The state’s highest court declined to apply the 14th Amendment’s Section Three to stop someone from seeking the presidency, making it the first decision of its kind in history. It did, however, state in its decision that the decision only applied to the state’s primary, leaving open the chance that plaintiffs would attempt to remove Trump from the general election ballot in November, the Associated Press reported.
The decision is the first in a string of lawsuits brought by liberal organizations attempting to use Section Three to disqualify the front-runner in the Republican presidential primary by pointing to his involvement in the violent attack on the U.S. Capitol on January 6, 2021.
Trump has criticized the lawsuits, calling them “frivolous” attempts by “radical Democrat dark money groups” to sabotage democracy by getting in the way of his bid to win back the presidency.
The relevant provision prohibits anyone who took an oath to uphold the Constitution and then “engaged in insurrection” against it from holding public office. It was primarily employed to keep former Confederates from assuming leadership roles in state and federal administrations following the Civil War.
Like the Constitution’s requirement that a president be at least 35 years old, the plaintiffs in these cases argue that Section Three is just another prerequisite for the presidency. They filed in Minnesota because the state offers a swift procedure for contesting ballot qualifications, and its highest court will hear the case directly.
Trump’s legal team contended that Section Three is powerless unless Congress establishes the standards and guidelines for its application, that the attack on January 6th does not qualify as an insurrection, and that the former president was only exercising his right to free speech. Furthermore, they contended that since the presidency is not addressed in the text, the clause does not apply to that office.
Other states are hearing parallel cases as well; in Colorado, a state judge has set closing arguments for the upcoming week.
Last week, a Colorado judge rejected Trump’s motion to halt voters’ efforts to bar him from appearing on the 2024 ballot using a provision of an amendment ratified in the aftermath of the Civil War.
Denver District Court Judge Sarah Wallace told Trump’s lawyers on day three of the trial she wanted to let the proceedings continue to hear more evidence, including how Trump’s speech on Jan. 6, 2021, which proceeded a riot at the U.S. Capitol Building, was protected under the First Amendment.
Voters who brought the lawsuit argue the then-president’s rhetoric was a “call to violence,” though Trump specifically said during his speech supporters should “peacefully” protest at the Capitol ahead of Congress’ vote to certify the 2020 election for Joe Biden.
The liberal voters are trying to keep Trump off the ballot under a provision of the 14th Amendment, which says that persons are disqualified from holding elected office if the “engaged in insurrection.”
However, the provision does not prescribe how to enforce such a ban and it has only been used twice since 1919, leading many experts to argue that the effort to bar Trump is a legal longshot.

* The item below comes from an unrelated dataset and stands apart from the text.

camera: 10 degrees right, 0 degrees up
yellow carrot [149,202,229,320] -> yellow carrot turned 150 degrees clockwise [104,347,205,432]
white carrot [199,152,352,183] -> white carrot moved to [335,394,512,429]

Some takeaways from the trial in Colorado thus far include, per CNN:
— “The challengers are six GOP and independent voters, whose lawsuit has the backing of a DC-based watchdog group called Citizens for Responsibility and Ethics in Washington. They wrapped up their case Wednesday with testimony from one of the leading scholars on the 14th Amendment, who said the insurrection ban applies ‘broadly’ and covers ‘words of incitement.’”
— The expert, Indiana University law professor Gerard Magliocca, who has studied the amendment for years before the 2020 election, to include the debate over its language in Congress as well as Justice Dept. memos regarding how it was applied during the Reconstruction Era and applicable court cases, testified that he believes Trump is disqualified. He told the court he thinks the 14th Amendment was meant to be applied broadly, including against presidents, and that state courts have enforced it before.

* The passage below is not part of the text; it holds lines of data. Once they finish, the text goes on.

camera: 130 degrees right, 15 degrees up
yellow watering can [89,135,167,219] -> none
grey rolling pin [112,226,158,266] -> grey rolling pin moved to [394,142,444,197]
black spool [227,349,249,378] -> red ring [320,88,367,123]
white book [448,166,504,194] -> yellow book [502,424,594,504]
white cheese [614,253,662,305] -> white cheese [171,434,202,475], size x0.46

— Trump’s witnesses, meanwhile, refuted arguments that he hoped his supporters would become violent and that he was derelict in his presidential duties. He also told the court that senior Pentagon leaders thought on Jan. 6 that the then-president “had authorized the National Guard troops we needed” during a meeting a few days before the incident.
— Later, Pierson, who worked between the Trump White House and groups that planned and held the Elllipse rally on Jan. 6, testified that she attempted to keep “fringe” members in the president’s orbit away from the official event.

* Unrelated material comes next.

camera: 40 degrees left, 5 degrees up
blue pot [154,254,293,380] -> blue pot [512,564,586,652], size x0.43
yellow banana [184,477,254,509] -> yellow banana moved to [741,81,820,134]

“She said she worked to exclude right-wing conspiracy theorists Alex Jones and Ali Alexander, who were ‘known for being over-the-top in their rhetoric, whether it be conspiracy or outright chaos.’ A deal was struck for them to headline a rally on January 5 instead, while Trump would speak on January 6,” CNN added.
— Before proceedings began, Trump lawyer Scott Gessler asked Wallace for a “directed verdict” declaring that plaintiffs had not proven their case and, therefore, Trump should not be removed from the ballot. She rejected that, however.
— Gensler also argued that there is no evidence “that shows that President Trump in any manner, in any way, incited an insurrection, incited violence, incited a riot” under a Supreme Court precedent that denotes speech is protected under the First Amendment unless it leads to imminent lawless action.